Page-level text extractions:
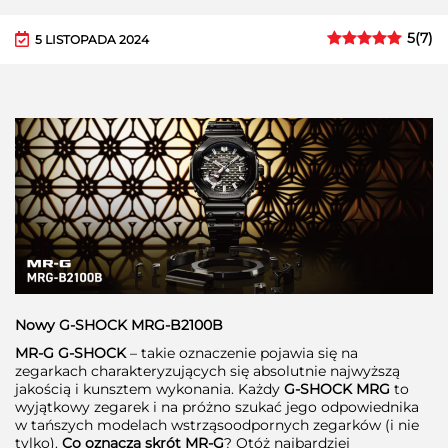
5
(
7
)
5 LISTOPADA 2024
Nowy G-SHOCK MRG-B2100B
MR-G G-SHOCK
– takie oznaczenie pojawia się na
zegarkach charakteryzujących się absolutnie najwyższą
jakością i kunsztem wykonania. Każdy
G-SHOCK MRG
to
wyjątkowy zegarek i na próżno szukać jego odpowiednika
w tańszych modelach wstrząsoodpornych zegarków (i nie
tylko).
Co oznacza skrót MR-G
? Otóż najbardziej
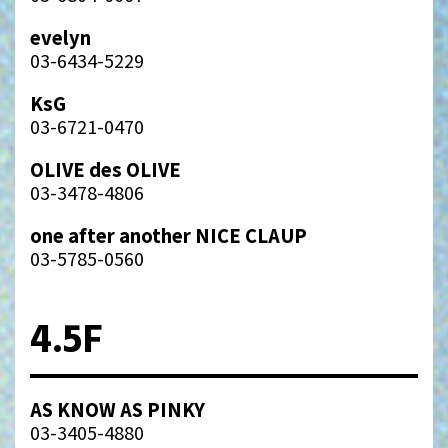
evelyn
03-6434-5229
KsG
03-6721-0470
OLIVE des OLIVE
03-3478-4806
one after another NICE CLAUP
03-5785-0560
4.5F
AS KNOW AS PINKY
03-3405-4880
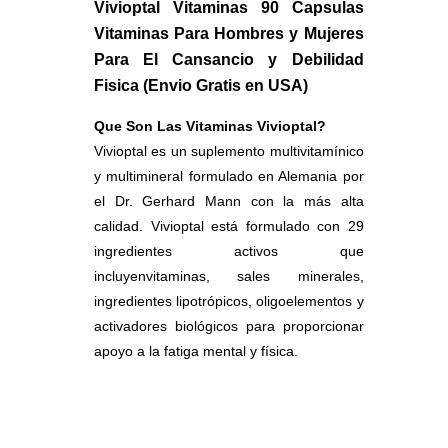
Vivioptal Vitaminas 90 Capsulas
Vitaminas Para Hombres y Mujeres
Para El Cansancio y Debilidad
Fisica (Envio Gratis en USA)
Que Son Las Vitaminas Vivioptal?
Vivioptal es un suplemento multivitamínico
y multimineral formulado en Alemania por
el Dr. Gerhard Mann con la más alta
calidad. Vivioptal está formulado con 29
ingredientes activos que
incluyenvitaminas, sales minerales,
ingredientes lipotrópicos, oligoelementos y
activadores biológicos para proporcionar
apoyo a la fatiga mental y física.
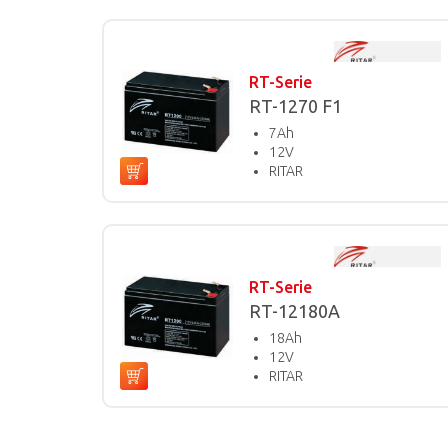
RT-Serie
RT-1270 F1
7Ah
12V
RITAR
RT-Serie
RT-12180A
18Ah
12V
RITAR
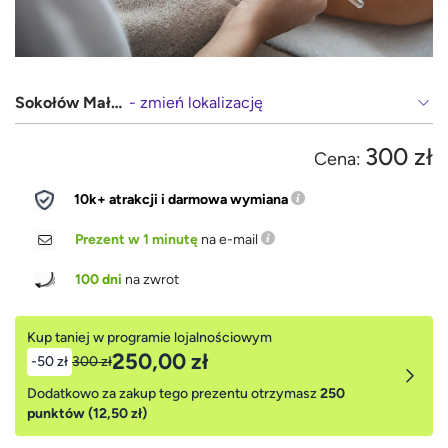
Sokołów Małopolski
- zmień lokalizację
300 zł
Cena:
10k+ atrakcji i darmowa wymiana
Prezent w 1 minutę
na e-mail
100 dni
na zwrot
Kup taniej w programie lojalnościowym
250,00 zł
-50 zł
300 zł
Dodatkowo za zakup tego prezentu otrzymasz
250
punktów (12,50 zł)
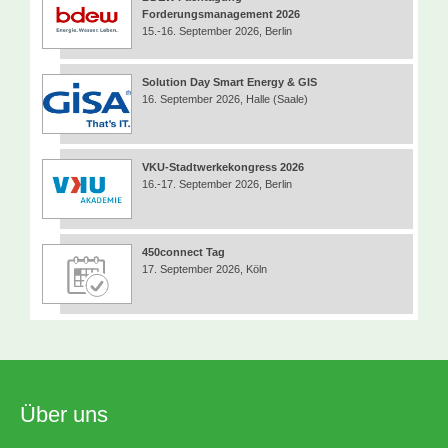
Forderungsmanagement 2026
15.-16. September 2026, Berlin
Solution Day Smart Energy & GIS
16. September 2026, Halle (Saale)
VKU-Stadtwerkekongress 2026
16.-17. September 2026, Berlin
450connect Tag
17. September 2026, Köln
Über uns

● **What to produce**
All of the entries, apart from the pictures, must be returned exactly.

● **Response area**
5
(
7
)
5 LISTOPADA 2024
Nowy G-SHOCK MRG-B2100B
MR-G G-SHOCK
– takie oznaczenie pojawia się na
zegarkach charakteryzujących się absolutnie najwyższą
jakością i kunsztem wykonania. Każdy
G-SHOCK MRG
to
wyjątkowy zegarek i na próżno szukać jego odpowiednika
w tańszych modelach wstrząsoodpornych zegarków (i nie
tylko).
Co oznacza skrót MR-G
? Otóż najbardziej
evelyn
03-6434-5229
KsG
03-6721-0470
OLIVE des OLIVE
03-3478-4806
one after another NICE CLAUP
03-5785-0560
4.5F
AS KNOW AS PINKY
03-3405-4880
Vivioptal Vitaminas 90 Capsulas
Vitaminas Para Hombres y Mujeres
Para El Cansancio y Debilidad
Fisica (Envio Gratis en USA)
Que Son Las Vitaminas Vivioptal?
Vivioptal es un suplemento multivitamínico
y multimineral formulado en Alemania por
el Dr. Gerhard Mann con la más alta
calidad. Vivioptal está formulado con 29
ingredientes activos que
incluyenvitaminas, sales minerales,
ingredientes lipotrópicos, oligoelementos y
activadores biológicos para proporcionar
apoyo a la fatiga mental y física.
RT-Serie
RT-1270 F1
7Ah
12V
RITAR
RT-Serie
RT-12180A
18Ah
12V
RITAR
Sokołów Małopolski
- zmień lokalizację
300 zł
Cena:
10k+ atrakcji i darmowa wymiana
Prezent w 1 minutę
na e-mail
100 dni
na zwrot
Kup taniej w programie lojalnościowym
250,00 zł
-50 zł
300 zł
Dodatkowo za zakup tego prezentu otrzymasz
250
punktów (12,50 zł)
Forderungsmanagement 2026
15.-16. September 2026, Berlin
Solution Day Smart Energy & GIS
16. September 2026, Halle (Saale)
VKU-Stadtwerkekongress 2026
16.-17. September 2026, Berlin
450connect Tag
17. September 2026, Köln
Über uns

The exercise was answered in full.